RSPCA said it will promote the winners on its Good Business Awards website, and achievements will be detailed in a consumer guide to choosing higher welfare companies.
According to RSPCA, around two thirds of all eggs used in restaurants, pubs and cafes - whether whole or in liquid form in quiches and cakes - continue to be sourced from hens kept in battery cages.
This is at a time when half of all eggs produced in the UK are now produced in a cage-free environment. The latest figures from Defra (Department of Environment, Food and Rural Affairs) find that 45 per cent of eggs produced in the UK last year were free-range, while five per cent were produced in barn systems.
This increased from 41 per cent free-range and four per cent barn in 2009, which shows that more and more consumers are buying higher welfare products, said RSPCA.

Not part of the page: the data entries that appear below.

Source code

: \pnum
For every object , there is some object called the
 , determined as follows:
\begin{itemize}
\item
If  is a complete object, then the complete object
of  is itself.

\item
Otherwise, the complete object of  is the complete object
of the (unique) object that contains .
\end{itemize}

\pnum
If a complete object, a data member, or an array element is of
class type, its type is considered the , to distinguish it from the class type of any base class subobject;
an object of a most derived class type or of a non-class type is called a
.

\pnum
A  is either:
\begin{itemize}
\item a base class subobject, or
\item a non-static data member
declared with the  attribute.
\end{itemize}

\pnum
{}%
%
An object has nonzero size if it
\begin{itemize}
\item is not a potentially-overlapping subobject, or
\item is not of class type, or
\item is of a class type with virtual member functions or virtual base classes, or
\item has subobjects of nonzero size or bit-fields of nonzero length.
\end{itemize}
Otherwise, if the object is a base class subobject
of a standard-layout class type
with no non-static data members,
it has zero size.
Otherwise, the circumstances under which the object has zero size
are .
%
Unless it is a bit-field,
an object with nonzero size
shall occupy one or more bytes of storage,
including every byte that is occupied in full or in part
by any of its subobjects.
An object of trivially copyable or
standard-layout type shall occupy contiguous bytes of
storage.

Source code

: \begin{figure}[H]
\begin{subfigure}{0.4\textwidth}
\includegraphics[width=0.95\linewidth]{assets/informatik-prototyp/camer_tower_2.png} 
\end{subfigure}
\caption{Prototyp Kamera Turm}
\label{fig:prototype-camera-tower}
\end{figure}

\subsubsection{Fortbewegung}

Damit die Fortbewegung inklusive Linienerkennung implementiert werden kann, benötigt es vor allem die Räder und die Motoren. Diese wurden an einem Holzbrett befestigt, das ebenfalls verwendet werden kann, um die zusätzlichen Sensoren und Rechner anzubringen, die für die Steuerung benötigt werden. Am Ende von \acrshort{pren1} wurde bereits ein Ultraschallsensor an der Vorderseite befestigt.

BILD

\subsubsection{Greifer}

However, 17 million hens are still kept in cages with less useable space each than the size of a piece of A4 paper, said the animal welfare group. “They are unable to move around freely, move away from each other easily or to express natural behaviours properly, such as foraging and dust bathing.”
“The RSPCA believes that all hens should be kept in properly managed free-range or barn systems,” said RSPCA senior farm animal scientist Alice Clark.
“We are encouraging everyone in the food retail sector to use welfare-friendly eggs, introduce or improve animal welfare policies and to enter the food category of the RSPCA Good Business Awards.”